Edit the data below by replacing every "traffic sign" with "road sign" and keeping everything else unchanged. Leave the pictures out of your answer.

___ Data shown ___

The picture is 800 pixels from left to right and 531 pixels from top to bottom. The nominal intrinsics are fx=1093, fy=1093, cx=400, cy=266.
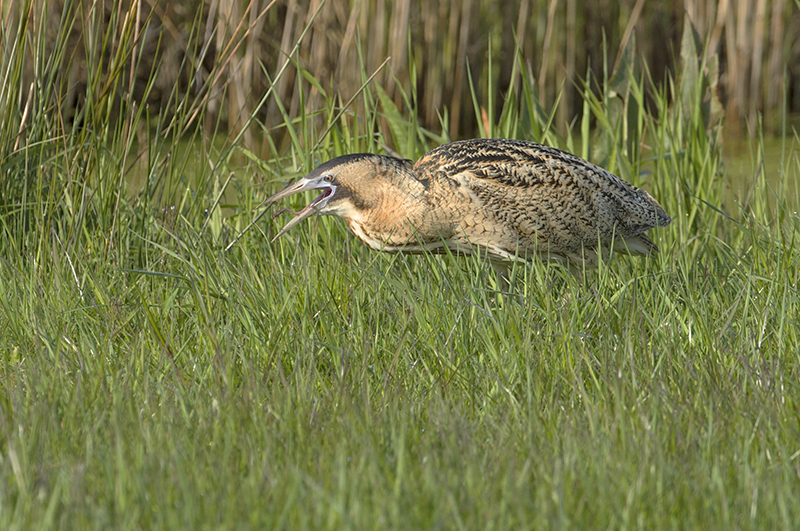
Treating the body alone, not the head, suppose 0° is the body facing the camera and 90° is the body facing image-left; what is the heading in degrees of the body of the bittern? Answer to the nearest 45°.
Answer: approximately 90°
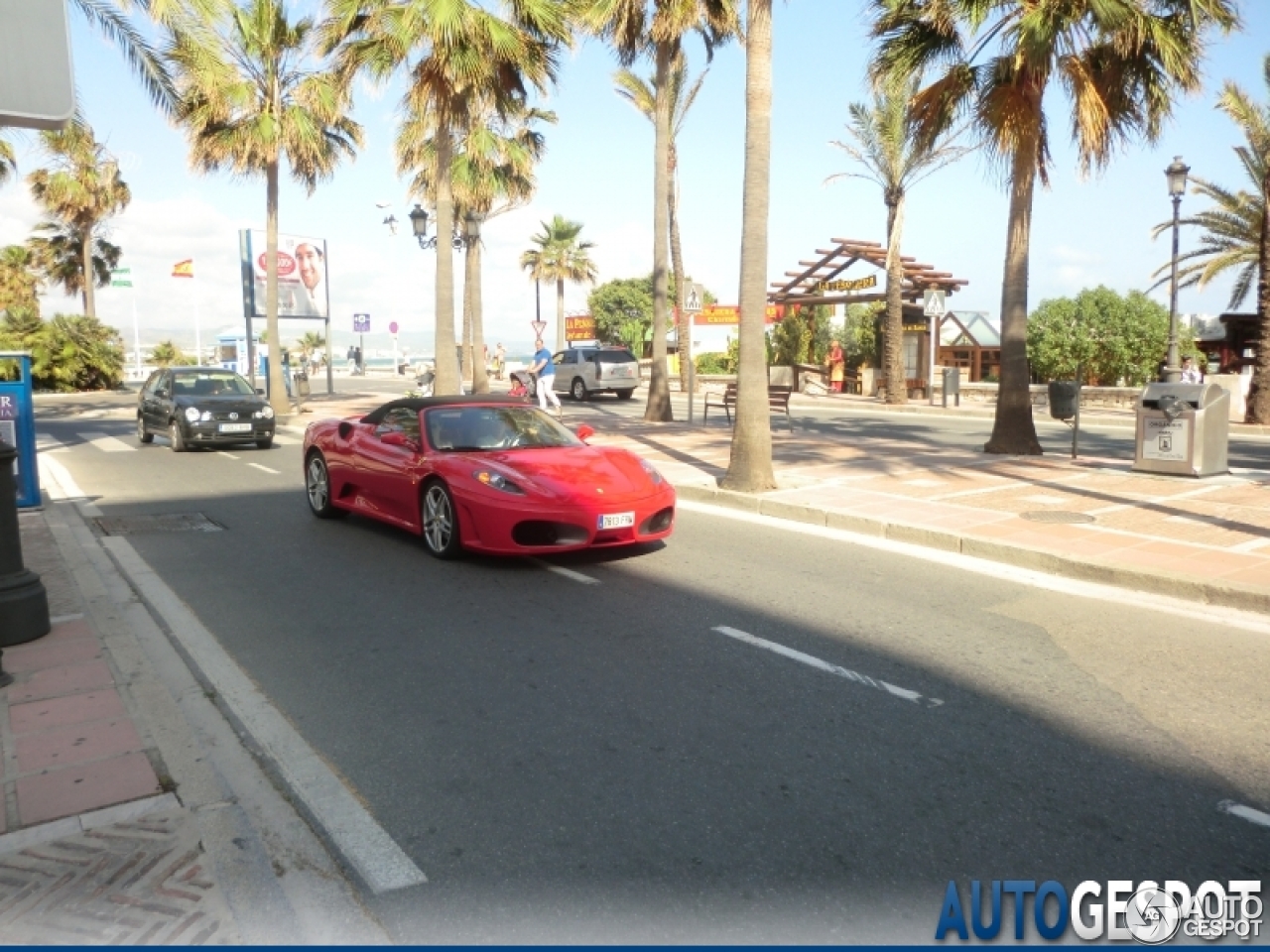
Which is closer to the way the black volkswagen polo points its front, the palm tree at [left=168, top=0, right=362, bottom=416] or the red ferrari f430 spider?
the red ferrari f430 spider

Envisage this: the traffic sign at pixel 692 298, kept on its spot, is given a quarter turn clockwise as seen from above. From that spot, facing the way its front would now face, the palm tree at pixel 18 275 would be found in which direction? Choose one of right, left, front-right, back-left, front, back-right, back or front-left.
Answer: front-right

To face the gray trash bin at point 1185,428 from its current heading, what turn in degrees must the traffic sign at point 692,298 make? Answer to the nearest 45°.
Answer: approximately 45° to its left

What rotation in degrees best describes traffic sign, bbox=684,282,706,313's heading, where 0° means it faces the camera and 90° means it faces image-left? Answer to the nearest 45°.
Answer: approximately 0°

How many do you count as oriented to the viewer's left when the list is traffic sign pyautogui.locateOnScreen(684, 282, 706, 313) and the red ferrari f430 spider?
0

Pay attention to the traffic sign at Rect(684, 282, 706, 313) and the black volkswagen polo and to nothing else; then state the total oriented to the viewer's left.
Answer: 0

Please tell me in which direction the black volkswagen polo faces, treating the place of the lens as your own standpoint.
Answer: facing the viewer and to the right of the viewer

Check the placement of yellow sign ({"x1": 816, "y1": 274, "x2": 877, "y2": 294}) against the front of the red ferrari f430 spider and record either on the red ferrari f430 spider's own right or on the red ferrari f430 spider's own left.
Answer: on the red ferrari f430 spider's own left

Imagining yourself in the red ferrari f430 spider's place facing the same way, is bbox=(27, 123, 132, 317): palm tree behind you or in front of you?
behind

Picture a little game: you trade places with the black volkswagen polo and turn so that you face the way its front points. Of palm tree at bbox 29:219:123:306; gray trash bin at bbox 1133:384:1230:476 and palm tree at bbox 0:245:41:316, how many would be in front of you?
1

___

* Completed exercise
The picture is 800 pixels from left to right and 531 pixels from top to bottom. The nominal intrinsics are fx=1093, fy=1093, cx=400, cy=266.
Treating the body alone, not the head, suppose 0° is the body facing the camera and 90° is the body facing image-left; what is the heading in degrees of the body of the bittern? Answer to the nearest 45°.
Answer: approximately 90°
Which is closer to the way the black volkswagen polo points its front, the palm tree at [left=168, top=0, right=362, bottom=416] or the red ferrari f430 spider?
the red ferrari f430 spider

Envisage this: the road sign at pixel 692 298, kept on its spot, is given a quarter turn clockwise as seen from above. From that spot, facing the way its front would now face, the palm tree at pixel 18 275 would be found in which direction? Choose one of right, left, front-right, back-left, front, back-right, back or front-left.
Answer: front-right

To face the gray trash bin at point 1185,428 from its current heading, what turn in degrees must the road sign at point 692,298 make? Answer to the nearest 45°.
Answer: approximately 45° to its left

What rotation in degrees best describes road sign, bbox=684,282,706,313's heading, where 0° means it faces the camera and 90° means it faces image-left? Answer to the nearest 45°.
Answer: approximately 0°

How many do you count as oriented to the viewer's left when the list is road sign pyautogui.locateOnScreen(684, 282, 706, 313) and the red ferrari f430 spider?
0

Pay attention to the road sign at Rect(684, 282, 706, 313) and the black volkswagen polo and to nothing else; then state the total oriented to the viewer's left.
Answer: 0

Please tell me in which direction the black volkswagen polo faces, treating the place of the lens as your own standpoint.
Answer: facing the viewer and to the right of the viewer

Check the placement of yellow sign ({"x1": 816, "y1": 274, "x2": 877, "y2": 294}) against the front of the red ferrari f430 spider and record either on the red ferrari f430 spider's own right or on the red ferrari f430 spider's own left.
Answer: on the red ferrari f430 spider's own left

Imagining yourself in the red ferrari f430 spider's place facing the same way, is bbox=(27, 123, 132, 317): palm tree behind you or in front of you?
behind

Picture a little game: you trade places with the black volkswagen polo and turn so that you face the way its front points. Of palm tree at bbox 29:219:123:306; gray trash bin at bbox 1133:384:1230:476 and palm tree at bbox 0:245:41:316, how many would be in front of you?
1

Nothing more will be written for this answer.